Task description: According to the diet journal entry below, approximately how many calories did the writer have that day?

Selected text:
--*--

12PM – feeling a little lightheaded and nauseous. The energizing shake probably has caffeine and my stomach doesn’t like caffeine without food. I took my OTC nausea medication. I was definitely a little hungry at this time. Not starving. I just could have ate something but decided not to. I drank water instead. Not feeling so great. I don’t think the heat is helping. I probably shouldn’t have gone for that walk earlier. I definitely could not have mowed the lawn today. Wait, how do people mow the lawn during fast 5? It’s impossible. Now I’m really worried about my trip. It is going to be so hot and I want to walk around. That is the whole point! I may have to do regular NS and say “screw fast five”.
1PM – I had to eat something to try to get rid of the nausea. I was planning on eating lunch at 2PM. Lunch was NS Three Cheese Chicken (chicken, rotini- style pasta and broccoli in a cheesy sauce) and a small tomato. I liked the NS entree. I get to pick what food I want next month. I may get 2 or 3 of these. It wasn’t very filling but I haven’t tried the other lunches so I don’t know. Maybe all the lunches aren’t filling. I don’t know what to do now. I have to walk my dog but it is so hot and I don’t want to faint.
2PM – So far I’ve only had 16oz of water. That may be part of the problem. Walked my dog. Did not faint. I don’t feel as nauseous. Lightheaded? Maybe. Nap time.
4PM – feeling pretty good. Well, I did just wake up from a nap. I didn’t nap for two whole hours. I wish! I kind of want to have dinner now.
4:30PM (dinner) – I had NS thick crust pizza. The crust was a little too tough. I might have microwaved it too long. I also had a medium salad on the side with just greens and cucumbers. I am allowed to add 2 tbsp. of any kind of salad dressing so I added that amount of caesar dressing. Most people put veggies on the pizza but I just ate it plain. I’m scared to do anything involving standing because I might feel like crap again. So far I’ve had 765 calories (thanks to the NS website) which is not enough for my body but I’m still not “starving”.
At 8PM, I had the NS cravings crusher shake (with ice) and NS milk chocolate flavored pretzels YES I HAD A SNACK DURING THE FIRST WEEK. I’m done with the “fast 5”. I think it’s BS. Btw, the pretzels were awesome.
That was today. I had approximately 1,250 calories today. I don’t do calories but I think that constitutes a diet. I don’t think springs/summers where I live are made for “fast 5”. Can anyone survive on fast 5? Hunger isn’t the issue for me, I just felt weak sometimes.
I cannot overstate how absurd I think “fast 5” is. However, I will not knock the whole NS program over one silly idea. It “only” lasts a week…if you can take it. I think fast 5 is relatively new and they may come up with something different in the future. I guess I won’t be a NS spokesperson. 🙂 I will continue with the NS regular program. I’m optimistic about the program.
I’m going to eventually do an entry on what happens after NS. I’ve already learned a ton and I have only been eating the food for one day but I’ve been a member for over 10 days and I have devoured a lot of info from the website and message boards. I’m envious of the people that get to stay on NS forever or even 6 months. That’s not me. Too expensive. I already have ideas on what I will eat once NS is over for me. Hint: Small portions, lots of veggies, and eat something every 3-4 hours. Also, drink water. I didn’t do that great with water today. I know. I know.
I know this seems like a long ramble but I hope it helps someone who is curious about NS.

--*--

Collected data:
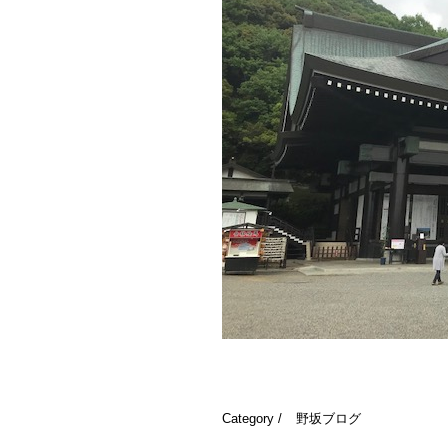
Category /
野坂ブログ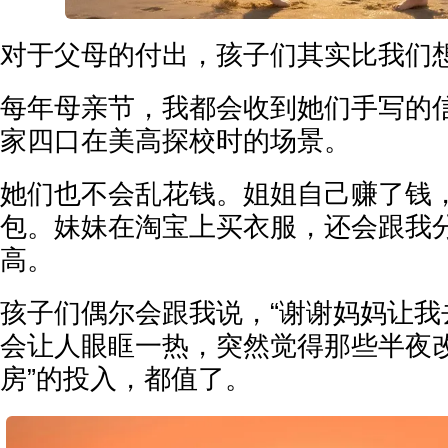
对于父母的付出，孩子们其实比我们
每年母亲节，我都会收到她们手写的
家四口在美高探校时的场景。
她们也不会乱花钱。姐姐自己赚了钱
包。妹妹在淘宝上买衣服，还会跟我
高。
孩子们偶尔会跟我说，“谢谢妈妈让我
会让人眼眶一热，突然觉得那些半夜改
房”的投入，都值了。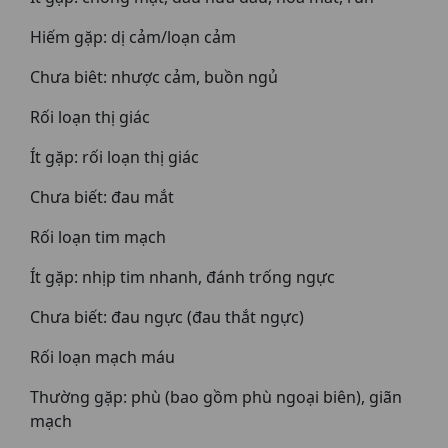
Hiếm gặp: dị cảm/loạn cảm
Chưa biêt: nhược cảm, buồn ngủ
Rối loạn thị giác
Ít gặp: rối loạn thị giác
Chưa biết: đau mắt
Rối loạn tim mạch
Ít gặp: nhịp tim nhanh, đánh trống ngực
Chưa biết: đau ngực (đau thắt ngực)
Rối loạn mạch máu
Thường gặp: phù (bao gồm phù ngoại biên), giãn
mạch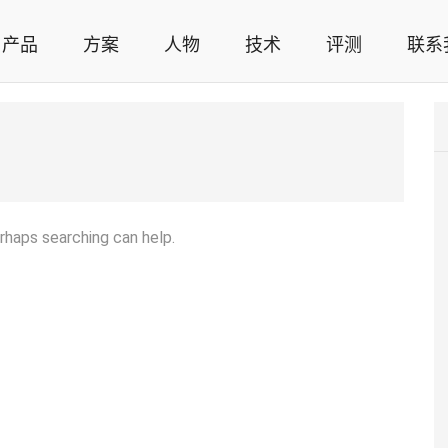
产品
方案
人物
技术
评测
联系
智能家居解决方案，智能家居技术应用，智能家居行业观点，智能家居项目案例
erhaps searching can help.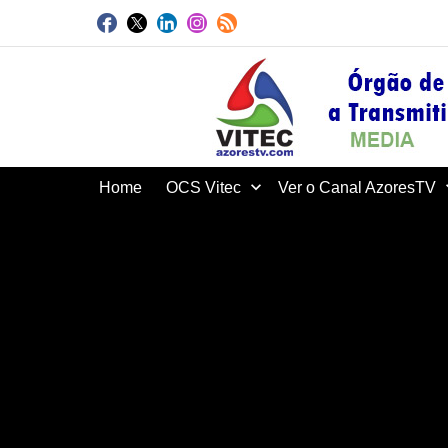
Home
OCS Vitec
Ver o Canal AzoresTV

--*--

Written response: Approximately 1,250 calories.